Why I support the DAAD-Stiftung

Jordan/DAAD

Dr. Maria Trumpf-Lyritzaki together with another DAAD-Stiftung sponsor and several scholarship recipients.


Dr. Maria Trumpf Lyritzaki has supported Greek students of Archaeology since 2012 by financing a scholarship which enables them to complete a research stay in Germany. She explains:

“Together with the DAAD-Stiftung, I help young academics from my home country because it’s important to me that German archaeology maintains its traditional place in the education of Greek archaeologists. With my scholarship, I wish to provide young, highly qualified researchers the opportunity to conduct research at a German university for one year. In this way, I can contribute to strengthening efforts to promote German-Greek exchange in the field of cultural studies.”

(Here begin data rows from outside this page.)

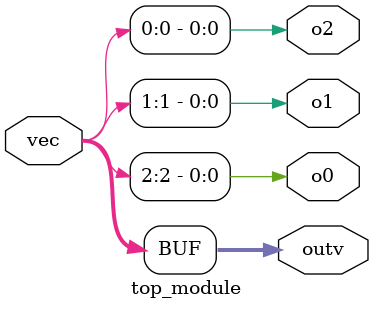
<source format=v>
module top_module (
    input  wire [2:0] vec,
    output wire [2:0] outv,
    output wire       o0,
    output wire       o1,
    output wire       o2
);
    assign outv = vec;
    assign o0 = vec[2];
    assign o1 = vec[1];
    assign o2 = vec[0];
endmodule

</source>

Life and Career of our Sponsor:

Dr. Maria Trumpf-Lyritzaki attended the classical secondary school in her home town of Heraklion, Crete, where she graduated in 1952. As a student of Greek Language, Literature, History and Archaeology, she earned her diploma from the University of Athens in 1957. Much of her childhood and youth were influenced by the horror and hardship caused by the German attack and harsh occupation of her home country. Even in Athens during the 1950s, the university was acutely underfunded, and students had very little to live on and suffered from a lack of study materials.

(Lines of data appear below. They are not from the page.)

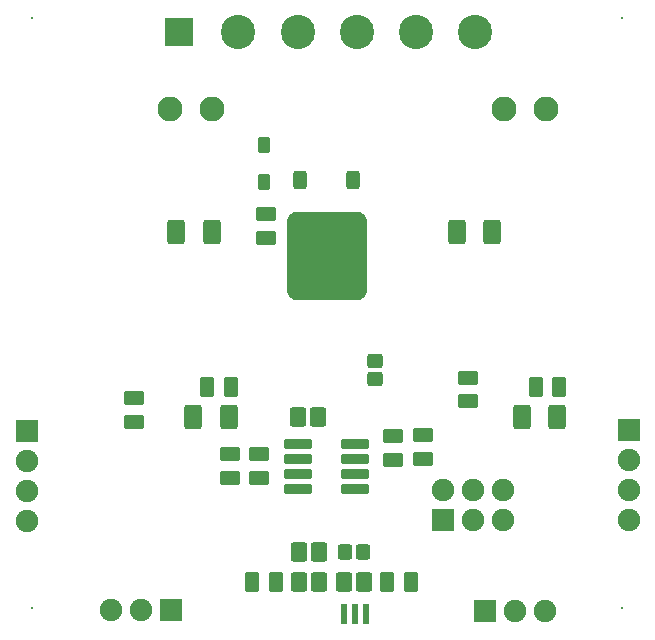
<source format=gbs>
G04 Layer_Color=16711935*
%FSLAX43Y43*%
%MOMM*%
G71*
G01*
G75*
G04:AMPARAMS|DCode=48|XSize=1.413mm|YSize=1.663mm|CornerRadius=0.253mm|HoleSize=0mm|Usage=FLASHONLY|Rotation=180.000|XOffset=0mm|YOffset=0mm|HoleType=Round|Shape=RoundedRectangle|*
%AMROUNDEDRECTD48*
21,1,1.413,1.157,0,0,180.0*
21,1,0.907,1.663,0,0,180.0*
1,1,0.506,-0.454,0.579*
1,1,0.506,0.454,0.579*
1,1,0.506,0.454,-0.579*
1,1,0.506,-0.454,-0.579*
%
%ADD48ROUNDEDRECTD48*%
G04:AMPARAMS|DCode=49|XSize=1.733mm|YSize=1.223mm|CornerRadius=0.229mm|HoleSize=0mm|Usage=FLASHONLY|Rotation=90.000|XOffset=0mm|YOffset=0mm|HoleType=Round|Shape=RoundedRectangle|*
%AMROUNDEDRECTD49*
21,1,1.733,0.765,0,0,90.0*
21,1,1.275,1.223,0,0,90.0*
1,1,0.458,0.383,0.637*
1,1,0.458,0.383,-0.637*
1,1,0.458,-0.383,-0.637*
1,1,0.458,-0.383,0.637*
%
%ADD49ROUNDEDRECTD49*%
G04:AMPARAMS|DCode=55|XSize=1.733mm|YSize=1.223mm|CornerRadius=0.229mm|HoleSize=0mm|Usage=FLASHONLY|Rotation=180.000|XOffset=0mm|YOffset=0mm|HoleType=Round|Shape=RoundedRectangle|*
%AMROUNDEDRECTD55*
21,1,1.733,0.765,0,0,180.0*
21,1,1.275,1.223,0,0,180.0*
1,1,0.458,-0.637,0.383*
1,1,0.458,0.637,0.383*
1,1,0.458,0.637,-0.383*
1,1,0.458,-0.637,-0.383*
%
%ADD55ROUNDEDRECTD55*%
G04:AMPARAMS|DCode=57|XSize=1.483mm|YSize=2.073mm|CornerRadius=0.262mm|HoleSize=0mm|Usage=FLASHONLY|Rotation=180.000|XOffset=0mm|YOffset=0mm|HoleType=Round|Shape=RoundedRectangle|*
%AMROUNDEDRECTD57*
21,1,1.483,1.550,0,0,180.0*
21,1,0.960,2.073,0,0,180.0*
1,1,0.523,-0.480,0.775*
1,1,0.523,0.480,0.775*
1,1,0.523,0.480,-0.775*
1,1,0.523,-0.480,-0.775*
%
%ADD57ROUNDEDRECTD57*%
%ADD60R,1.903X1.903*%
%ADD61C,1.903*%
%ADD62R,1.903X1.903*%
%ADD63C,2.103*%
%ADD64C,2.903*%
%ADD65R,2.403X2.403*%
%ADD66C,0.203*%
%ADD68R,0.503X1.803*%
G04:AMPARAMS|DCode=69|XSize=1.253mm|YSize=1.273mm|CornerRadius=0.233mm|HoleSize=0mm|Usage=FLASHONLY|Rotation=180.000|XOffset=0mm|YOffset=0mm|HoleType=Round|Shape=RoundedRectangle|*
%AMROUNDEDRECTD69*
21,1,1.253,0.808,0,0,180.0*
21,1,0.787,1.273,0,0,180.0*
1,1,0.466,-0.394,0.404*
1,1,0.466,0.394,0.404*
1,1,0.466,0.394,-0.404*
1,1,0.466,-0.394,-0.404*
%
%ADD69ROUNDEDRECTD69*%
G04:AMPARAMS|DCode=70|XSize=0.883mm|YSize=2.373mm|CornerRadius=0.187mm|HoleSize=0mm|Usage=FLASHONLY|Rotation=90.000|XOffset=0mm|YOffset=0mm|HoleType=Round|Shape=RoundedRectangle|*
%AMROUNDEDRECTD70*
21,1,0.883,2.000,0,0,90.0*
21,1,0.510,2.373,0,0,90.0*
1,1,0.373,1.000,0.255*
1,1,0.373,1.000,-0.255*
1,1,0.373,-1.000,-0.255*
1,1,0.373,-1.000,0.255*
%
%ADD70ROUNDEDRECTD70*%
G04:AMPARAMS|DCode=71|XSize=1.253mm|YSize=1.273mm|CornerRadius=0.233mm|HoleSize=0mm|Usage=FLASHONLY|Rotation=270.000|XOffset=0mm|YOffset=0mm|HoleType=Round|Shape=RoundedRectangle|*
%AMROUNDEDRECTD71*
21,1,1.253,0.808,0,0,270.0*
21,1,0.787,1.273,0,0,270.0*
1,1,0.466,-0.404,-0.394*
1,1,0.466,-0.404,0.394*
1,1,0.466,0.404,0.394*
1,1,0.466,0.404,-0.394*
%
%ADD71ROUNDEDRECTD71*%
G04:AMPARAMS|DCode=72|XSize=6.807mm|YSize=7.518mm|CornerRadius=0.927mm|HoleSize=0mm|Usage=FLASHONLY|Rotation=0.000|XOffset=0mm|YOffset=0mm|HoleType=Round|Shape=RoundedRectangle|*
%AMROUNDEDRECTD72*
21,1,6.807,5.664,0,0,0.0*
21,1,4.953,7.518,0,0,0.0*
1,1,1.854,2.477,-2.832*
1,1,1.854,-2.477,-2.832*
1,1,1.854,-2.477,2.832*
1,1,1.854,2.477,2.832*
%
%ADD72ROUNDEDRECTD72*%
G04:AMPARAMS|DCode=73|XSize=1.143mm|YSize=1.524mm|CornerRadius=0.219mm|HoleSize=0mm|Usage=FLASHONLY|Rotation=0.000|XOffset=0mm|YOffset=0mm|HoleType=Round|Shape=RoundedRectangle|*
%AMROUNDEDRECTD73*
21,1,1.143,1.086,0,0,0.0*
21,1,0.705,1.524,0,0,0.0*
1,1,0.438,0.352,-0.543*
1,1,0.438,-0.352,-0.543*
1,1,0.438,-0.352,0.543*
1,1,0.438,0.352,0.543*
%
%ADD73ROUNDEDRECTD73*%
G04:AMPARAMS|DCode=74|XSize=1.073mm|YSize=1.403mm|CornerRadius=0.319mm|HoleSize=0mm|Usage=FLASHONLY|Rotation=0.000|XOffset=0mm|YOffset=0mm|HoleType=Round|Shape=RoundedRectangle|*
%AMROUNDEDRECTD74*
21,1,1.073,0.765,0,0,0.0*
21,1,0.435,1.403,0,0,0.0*
1,1,0.638,0.218,-0.383*
1,1,0.638,-0.218,-0.383*
1,1,0.638,-0.218,0.383*
1,1,0.638,0.218,0.383*
%
%ADD74ROUNDEDRECTD74*%
D48*
X25782Y19479D02*
D03*
X27472Y19479D02*
D03*
X27604Y8000D02*
D03*
X25914Y8000D02*
D03*
X29650Y5500D02*
D03*
X31340Y5500D02*
D03*
X27604Y5500D02*
D03*
X25914Y5500D02*
D03*
D49*
X20108Y22025D02*
D03*
X18093Y22025D02*
D03*
X47914Y22024D02*
D03*
X45899Y22024D02*
D03*
X23912Y5525D02*
D03*
X21898Y5525D02*
D03*
X33318Y5500D02*
D03*
X35333Y5500D02*
D03*
D55*
X20055Y14278D02*
D03*
Y16293D02*
D03*
X36356Y15937D02*
D03*
Y17952D02*
D03*
X33851Y17877D02*
D03*
Y15862D02*
D03*
X22509Y16308D02*
D03*
Y14292D02*
D03*
X23051Y34644D02*
D03*
X23051Y36659D02*
D03*
X11919Y19041D02*
D03*
Y21056D02*
D03*
X40219Y20790D02*
D03*
X40219Y22805D02*
D03*
D57*
X42232Y35103D02*
D03*
X39232Y35103D02*
D03*
X15472Y35126D02*
D03*
X18472Y35126D02*
D03*
X19928Y19500D02*
D03*
X16928D02*
D03*
X47734Y19498D02*
D03*
X44734Y19498D02*
D03*
D60*
X53776Y18331D02*
D03*
X2833Y18320D02*
D03*
D61*
X53776Y15791D02*
D03*
Y13251D02*
D03*
Y10711D02*
D03*
X2833Y15780D02*
D03*
Y13240D02*
D03*
Y10700D02*
D03*
X44133Y3051D02*
D03*
X46673D02*
D03*
X12516Y3101D02*
D03*
X9976D02*
D03*
X40575Y10756D02*
D03*
X43115Y10756D02*
D03*
X43115Y13296D02*
D03*
X40575Y13296D02*
D03*
X38035Y13296D02*
D03*
D62*
X41593Y3051D02*
D03*
X15056Y3101D02*
D03*
X38035Y10756D02*
D03*
D63*
X14995Y45575D02*
D03*
X18495D02*
D03*
X43270D02*
D03*
X46770D02*
D03*
D64*
X35750Y52025D02*
D03*
X25750Y52025D02*
D03*
X20750Y52025D02*
D03*
X30750Y52025D02*
D03*
X40750D02*
D03*
D65*
X15750D02*
D03*
D66*
X3262Y53275D02*
D03*
X53262Y53275D02*
D03*
X53262Y3275D02*
D03*
X3263Y3275D02*
D03*
D68*
X31550Y2775D02*
D03*
X30600Y2775D02*
D03*
X29650Y2775D02*
D03*
D69*
X29735Y8000D02*
D03*
X31255Y8000D02*
D03*
D70*
X30642Y17180D02*
D03*
Y15910D02*
D03*
Y14640D02*
D03*
Y13370D02*
D03*
X25782Y17180D02*
D03*
Y15910D02*
D03*
Y14640D02*
D03*
Y13370D02*
D03*
D71*
X32351Y24215D02*
D03*
Y22695D02*
D03*
D72*
X28212Y33108D02*
D03*
D73*
X30473Y39559D02*
D03*
X25952D02*
D03*
D74*
X22950Y39359D02*
D03*
Y42459D02*
D03*
M02*

</source>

In 1958, she enrolled at the University of Bonn where she earned her doctorate under Ernst Longlotz in 1964 with the dissertation “Greek Figural Vases of the Rich Style and Late Classical Era”. Her dissertation was published by H. Bouvier & Co. in Bonn in 1969 as volume 73 of an essay series on art, music and literary studies. It continues to be a reference work for the particular type of Attic vases, produced after the last red-figure painted vases and prior to the Hellenistic Tanagra figurines, which were also of Attic provenance. The most beautiful vases of this type are displayed at the Hermitage Museum in St. Petersburg, luxurious specimens with rich polychromy and gilding, such as the famous Phanagoria Sphinx. Maria Trumpf-Lyritzaki’s later academic accomplishments include an extensive article titled “Glocke” in the Reallexikon für Antike und Christentum, vol. XI, 1979, pp. 164-192.

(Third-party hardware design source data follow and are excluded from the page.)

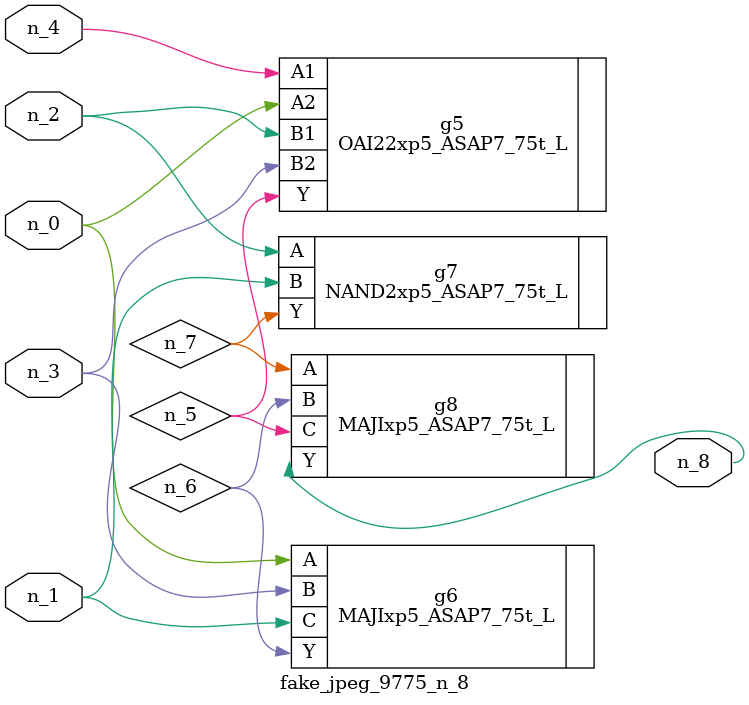
<source format=v>
module fake_jpeg_9775_n_8 (n_3, n_2, n_1, n_0, n_4, n_8);

input n_3;
input n_2;
input n_1;
input n_0;
input n_4;

output n_8;

wire n_6;
wire n_5;
wire n_7;

OAI22xp5_ASAP7_75t_L g5 ( 
.A1(n_4),
.A2(n_0),
.B1(n_2),
.B2(n_3),
.Y(n_5)
);

MAJIxp5_ASAP7_75t_L g6 ( 
.A(n_0),
.B(n_3),
.C(n_1),
.Y(n_6)
);

NAND2xp5_ASAP7_75t_L g7 ( 
.A(n_2),
.B(n_1),
.Y(n_7)
);

MAJIxp5_ASAP7_75t_L g8 ( 
.A(n_7),
.B(n_6),
.C(n_5),
.Y(n_8)
);


endmodule
</source>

She has been married since 1959 to the German diplomat Dr. Jürgen Trumpf who studied at the University of Athens for one year on a DAAD scholarship in 1954/55. In view of their wartime experiences during their youth, the couple were committed to unity among the peoples of Europe in the European Union throughout their professional and private lives. In this spirit and, above all, out of a commitment to social responsibility, Dr. Maria Trumpf-Lyritzaki established an annual scholarship at the DAAD-Stiftung in 2011 which supports prospective archaeologists in Greece to this day.